Le Christ et ses disciples sont jeunes et bouleversent le vieux monde. « L’horizon du christianisme se situe dans l’accomplissement de la vie éternelle », ajoute le chercheur. La résurrection est associée à la jeunesse.
Cet état de fait est paradoxal dans une Église très vieillissante, en France notamment. Le vieillissement du clergé pose notamment la question du rôle des laïcs, qui sont de plus en plus actifs, notamment les femmes, pour suppléer à certaines tâches pastorales. Une réflexion profonde sur le vieillissement reste à mener dans l’Église.
Le respect des anciens, une valeur cardinale du monde musulman
Dans la société tribale où naît l’islam, la vieillesse est peu valorisée ; elle est associée à la sagesse, mais aussi à la faiblesse et à l’amertume. On meurt jeune en général. Quant au Coran, pas très loquace sur le sujet, il se contente surtout d’appeler au respect des personnes âgées.
Dans la civilisation islamique, le respect des anciens devient une valeur cardinale. Le titre de cheikh, « maître, vieillard, sage » en arabe, est central. C’est un titre politique et aussi spirituel.
Dans le soufisme, le maître spirituel est ainsi appelé cheikh. « Le grand âge est également perçu comme l’âge du retour à la religion, indique Jamal Ahbab, historien de l’islam, où l’on a le temps de faire le pèlerinage de La Mecque et ses prières quotidiennes après une vie de labeur. »

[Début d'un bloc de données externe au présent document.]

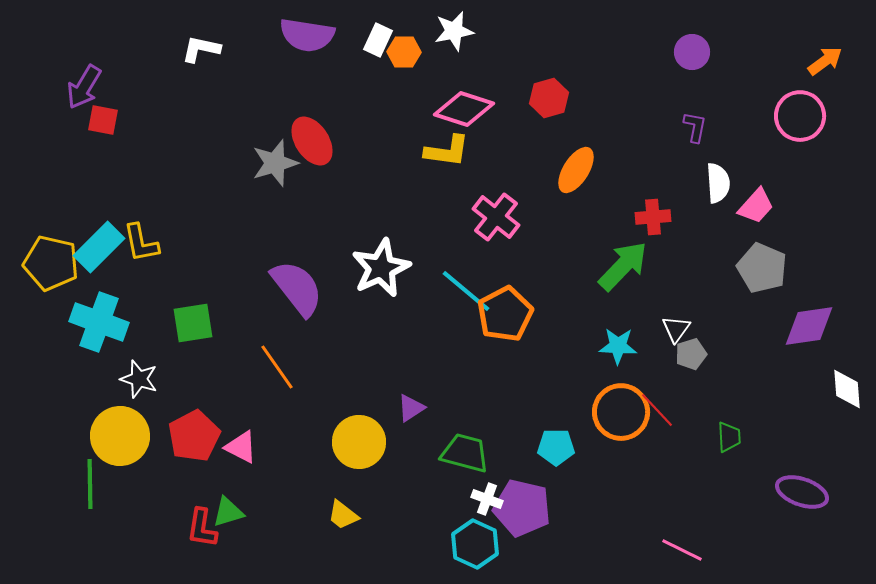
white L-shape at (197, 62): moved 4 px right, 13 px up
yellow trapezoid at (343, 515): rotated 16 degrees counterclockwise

En Chine, des instituts de repos bouddhistes pour les personnes âgées
En Chine, malgré le communisme, le culte des ancêtres reste très répandu ; le confucianisme, qui façonne encore largement la société, met en avant la piété filiale et impose aux enfants de s’occuper de leurs parents âgés. Cela pose un immense défi avec le vieillissement de la population dû à la politique de l’enfant unique.
Dans ce contexte, les religions tentent de s’adapter. « Certains monastères bouddhistes proposent ainsi des instituts de repos destinés aux personnes âgées, en leur proposant des activités spirituelles adaptées », indique Daniela Campo, maître de conférences à l’université de Strasbourg.